Planting // Visualize your potential prospects by creating a hub-and-spoke relationship diagram. Place a circle with your name as the hub, and identify all of the entities or types of people that you know who might lead you to prospects. There are many options available online for developing a diagram; here’s a starter example:

Generate additional offshoots for each spoke, using the following questions:

  • Whom do I know who could be a prospect or who could introduce me to prospects?
  • What events or meetings do they attend that I could attend?
  • Who else should I be talking to?

Cultivating // Chances are that you have a stack of business cards from prospects you met and intended to reconnect with after an initial meeting. Sending a New Year card in January is a thoughtful and inexpensive way to reconnect.

Year-round, you can reconnect with a handwritten note or by email. Think about the conversation you had, and draft a message that incorporates the follow up you’d like to initiate. Here’s a template:

It was good to meet you at the IOGA meeting recently.

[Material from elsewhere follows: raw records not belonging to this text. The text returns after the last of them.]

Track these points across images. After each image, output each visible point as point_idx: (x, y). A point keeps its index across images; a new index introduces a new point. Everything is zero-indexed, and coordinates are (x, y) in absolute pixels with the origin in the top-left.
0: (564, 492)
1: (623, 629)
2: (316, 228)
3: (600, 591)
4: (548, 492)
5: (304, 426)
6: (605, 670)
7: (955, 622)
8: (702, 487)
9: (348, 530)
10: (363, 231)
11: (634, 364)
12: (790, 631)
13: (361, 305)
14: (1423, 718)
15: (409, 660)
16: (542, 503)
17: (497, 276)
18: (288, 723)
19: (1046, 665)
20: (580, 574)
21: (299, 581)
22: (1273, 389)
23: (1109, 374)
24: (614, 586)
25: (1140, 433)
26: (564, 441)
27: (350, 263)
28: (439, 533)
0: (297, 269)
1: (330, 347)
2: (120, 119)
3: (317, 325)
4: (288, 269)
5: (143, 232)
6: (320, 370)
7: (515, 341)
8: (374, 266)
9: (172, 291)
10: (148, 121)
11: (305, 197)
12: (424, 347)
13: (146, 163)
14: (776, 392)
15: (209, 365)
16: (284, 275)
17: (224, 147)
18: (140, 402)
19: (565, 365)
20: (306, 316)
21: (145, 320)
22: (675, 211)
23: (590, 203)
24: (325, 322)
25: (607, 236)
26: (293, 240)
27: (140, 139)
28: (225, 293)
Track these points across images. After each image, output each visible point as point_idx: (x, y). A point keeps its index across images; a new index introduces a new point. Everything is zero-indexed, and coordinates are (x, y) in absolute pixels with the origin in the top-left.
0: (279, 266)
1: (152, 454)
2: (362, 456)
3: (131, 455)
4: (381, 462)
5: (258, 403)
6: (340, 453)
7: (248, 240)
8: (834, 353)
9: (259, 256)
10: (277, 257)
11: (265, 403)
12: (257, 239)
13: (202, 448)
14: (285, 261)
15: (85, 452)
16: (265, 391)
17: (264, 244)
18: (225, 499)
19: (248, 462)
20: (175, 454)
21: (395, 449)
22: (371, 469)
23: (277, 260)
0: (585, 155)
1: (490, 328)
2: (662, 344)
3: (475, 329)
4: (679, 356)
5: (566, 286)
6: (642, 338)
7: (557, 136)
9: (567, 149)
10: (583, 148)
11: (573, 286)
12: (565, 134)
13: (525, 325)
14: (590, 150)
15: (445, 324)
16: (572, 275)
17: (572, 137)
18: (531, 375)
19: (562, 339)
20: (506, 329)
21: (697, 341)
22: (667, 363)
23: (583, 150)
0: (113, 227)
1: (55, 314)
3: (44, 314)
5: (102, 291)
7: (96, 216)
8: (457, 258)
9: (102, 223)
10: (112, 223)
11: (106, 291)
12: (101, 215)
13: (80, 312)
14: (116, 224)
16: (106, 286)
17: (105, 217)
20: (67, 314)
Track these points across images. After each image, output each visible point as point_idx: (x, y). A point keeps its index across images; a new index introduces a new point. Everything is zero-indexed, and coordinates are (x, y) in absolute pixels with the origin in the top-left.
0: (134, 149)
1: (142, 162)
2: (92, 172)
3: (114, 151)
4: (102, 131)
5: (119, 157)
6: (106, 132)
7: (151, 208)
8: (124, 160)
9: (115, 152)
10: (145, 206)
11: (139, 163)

I enjoyed comparing notes about (business topic) with you, and also appreciated our conversation about (personal interest). It’s always a pleasure to meet a like-minded enthusiast!

I’d enjoy continuing our conversation. Are you available for coffee over the next few weeks? Please let me know some dates and times that can work. I look forward to reconnecting with you.

Harvesting // Review your prospects’ harvesting potential by asking the following questions:

  • What’s preventing me from asking for the sale? What do I need to do to change that?
  • Are there other influencers or decision-makers I haven’t met? Have I asked my prospect, “Who else should I be talking to?”

Your answers will reveal open-ended questions to ask your prospect. Listen for buying signals or conditions, which can help you to frame a trial close. Two ways to frame a trial close are:

  • “If I could (specific action or condition), would that be beneficial for you?”
  • “If I can provide a (solution, answer, option) that will work for you, are you interested in moving forward?”

Like the box office receipts for “Star Wars,” the payout for planting, cultivating and harvesting your prospects in 2016 can be stellar Jedi sales.